Politics Digest: South Carolina GOP Censures Sanford
State Party Censures Sanford as 'Last Word'
The South Carolina Republican Party voted late Monday night to censure Gov. Mark Sanford for disappearing from the state to visit a mistress in Argentina, but the party did not call for his resignation, an indication that the embattled Republican governor may be able to hold on to power for the remaining 18 months of his term.
The party's leaders were divided during a closed-door, four-hour meeting Monday. Twenty-two members voted to censure Sanford, 10 called for his resignation, and nine supported the governor, according to a party official. The censure resolution states that a "formal admonishment" is necessary and that "barring further revelations" it will be the party's "last word on the matter."
"Today has brought a large measure of resolution to a sad chapter in our state party's history," state party chairman Karen Floyd said in a statement. "Republicans came together to speak with a unified voice, and now is the time for healing."
Sanford spokesman Joel Sawyer told reporters Monday night that "the governor fully appreciates the party's position and he intends to work diligently to earn back its trust."
The party's reprimand vote comes nearly two weeks after Sanford returned from a secretive trip to Argentina and admitted his affair.
-- Philip Rucker
Bar Association Gives Nominee Highest Vote
The American Bar Association, a leading but sometimes controversial voice in evaluating the nation's judiciary, yesterday gave Supreme Court nominee Sonia Sotomayor its highest rating.
In a letter to White House Counsel Gregory B. Craig, the ABA said its Standing Committee on the Federal Judiciary had unanimously concluded that Sotomayor is "well qualified" to replace retiring Justice David H. Souter.
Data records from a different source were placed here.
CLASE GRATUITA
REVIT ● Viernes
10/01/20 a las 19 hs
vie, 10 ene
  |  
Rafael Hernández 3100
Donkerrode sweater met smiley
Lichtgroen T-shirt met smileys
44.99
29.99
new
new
The one-paragraph letter did not spell out the ABA's criteria, but the organization said it considers the integrity, professional competence and "judicial temperament" of nominees but not their judicial philosophy or ideology.
President George W. Bush caused a stir among congressional Democrats and liberal organizations in 2001 when he discontinued a half-century tradition in which presidents relied on the ABA for advice on potential candidates for federal judgeships. The group had provided direct advice to the White House since 1952.
President Obama recently restored the ABA's pre-nomination advisory role.
The ABA gave the same top rankings to the Bush Supreme Court nominees who were eventually confirmed: John G. Roberts Jr., now the chief justice, and Samuel A. Alito Jr.